§ **Available data**:
•••

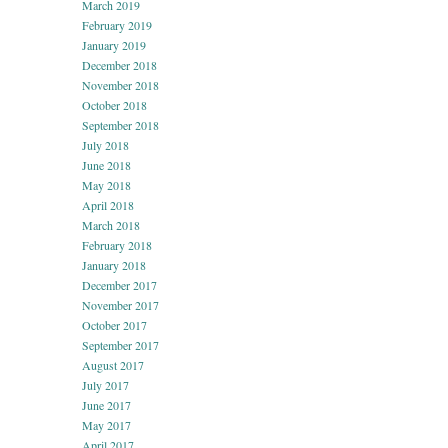
March 2019
February 2019
January 2019
December 2018
November 2018
October 2018
September 2018
July 2018
June 2018
May 2018
April 2018
March 2018
February 2018
January 2018
December 2017
November 2017
October 2017
September 2017
August 2017
July 2017
June 2017
May 2017
April 2017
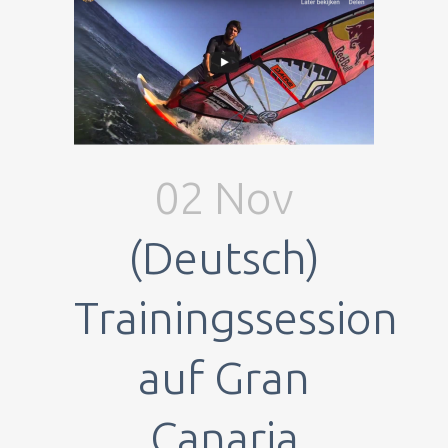
02 Nov
(Deutsch)
Trainingssession
auf Gran
Canaria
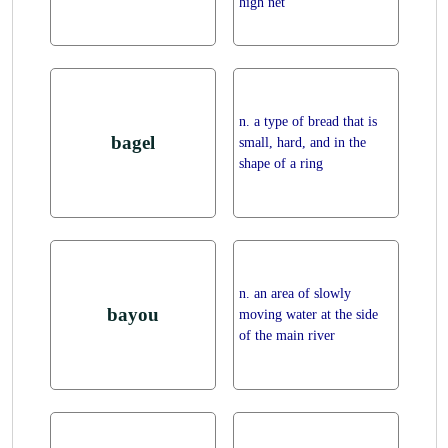
high net
n. a type of bread that is
bagel
small, hard, and in the
shape of a ring
n. an area of slowly
bayou
moving water at the side
of the main river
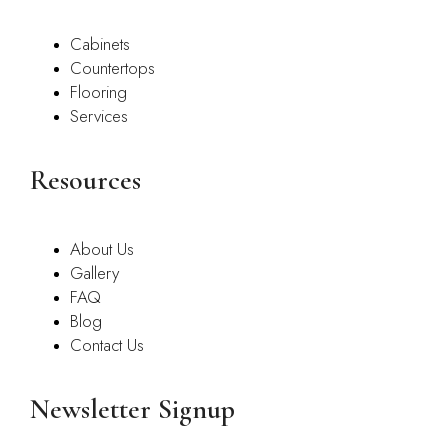
Cabinets
Countertops
Flooring
Services
Resources
About Us
Gallery
FAQ
Blog
Contact Us
Newsletter Signup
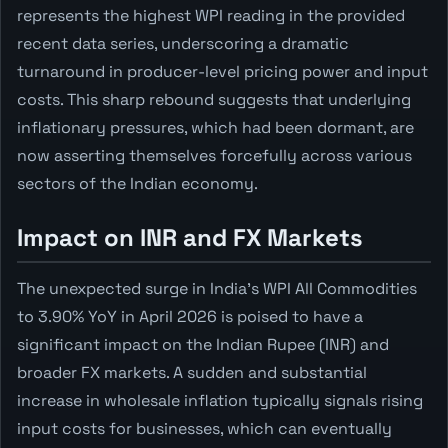
represents the highest WPI reading in the provided
recent data series, underscoring a dramatic
turnaround in producer-level pricing power and input
costs. This sharp rebound suggests that underlying
inflationary pressures, which had been dormant, are
now asserting themselves forcefully across various
sectors of the Indian economy.
Impact on INR and FX Markets
The unexpected surge in India's WPI All Commodities
to 3.90% YoY in April 2026 is poised to have a
significant impact on the Indian Rupee (INR) and
broader FX markets. A sudden and substantial
increase in wholesale inflation typically signals rising
input costs for businesses, which can eventually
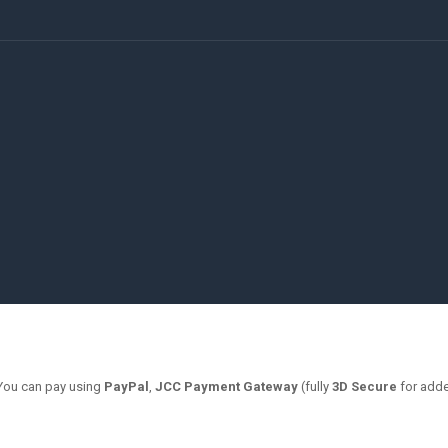
 You can pay using
PayPal
,
JCC Payment Gateway
(fully
3D Secure
for adde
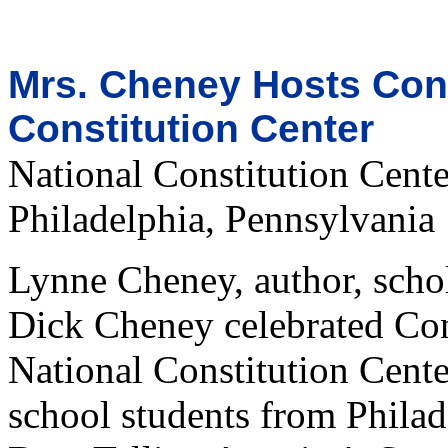
Mrs. Cheney Hosts Cons
Constitution Center
National Constitution Cente
Philadelphia, Pennsylvania
Lynne Cheney, author, schol
Dick Cheney celebrated Cons
National Constitution Cent
school students from Philad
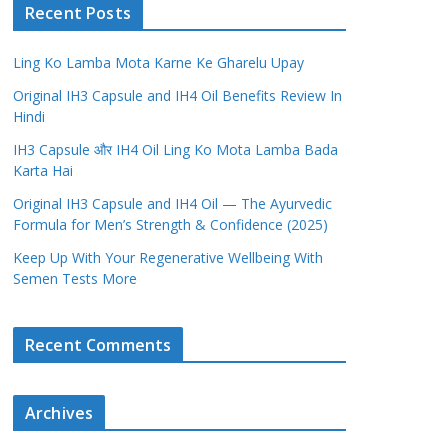
Recent Posts
Ling Ko Lamba Mota Karne Ke Gharelu Upay
Original IH3 Capsule and IH4 Oil Benefits Review In
Hindi
IH3 Capsule और IH4 Oil Ling Ko Mota Lamba Bada
Karta Hai
Original IH3 Capsule and IH4 Oil — The Ayurvedic
Formula for Men’s Strength & Confidence (2025)
Keep Up With Your Regenerative Wellbeing With
Semen Tests More
Recent Comments
Archives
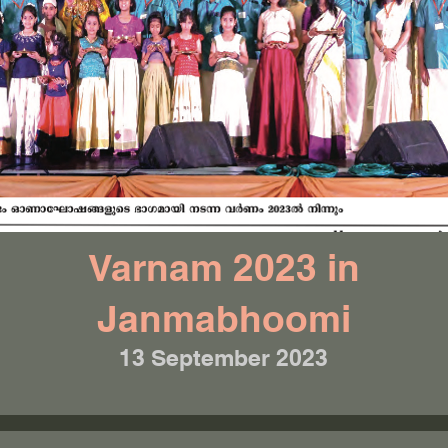
Varnam 2023 in
Janmabhoomi
13 September 2023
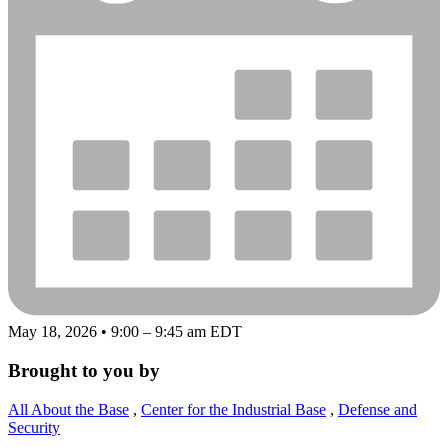
May 18, 2026 • 9:00 – 9:45 am EDT
Brought to you by
All About the Base
,
Center for the Industrial Base
,
Defense and
Security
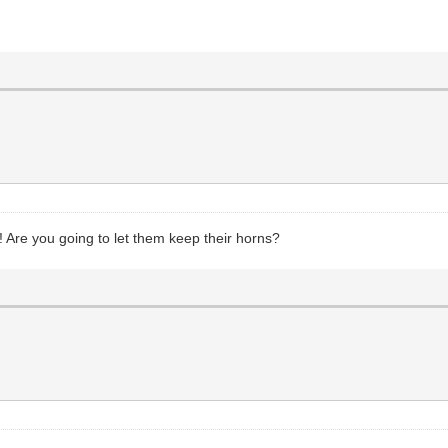
s! Are you going to let them keep their horns?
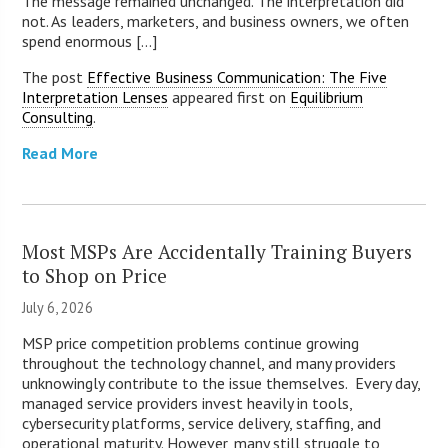
The message remained unchanged. The interpretation did
not. As leaders, marketers, and business owners, we often
spend enormous [...]
The post
Effective Business Communication: The Five
Interpretation Lenses
appeared first on
Equilibrium
Consulting
.
Read More
Most MSPs Are Accidentally Training Buyers
to Shop on Price
July 6, 2026
MSP price competition problems continue growing
throughout the technology channel, and many providers
unknowingly contribute to the issue themselves. Every day,
managed service providers invest heavily in tools,
cybersecurity platforms, service delivery, staffing, and
operational maturity. However, many still struggle to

•••

§ **Work to complete**:
Copy every line above that contains the string "Center", matching uppercase and lowercase exactly.

§ **Answer space**:
Constitution Center
Center for the Industrial Base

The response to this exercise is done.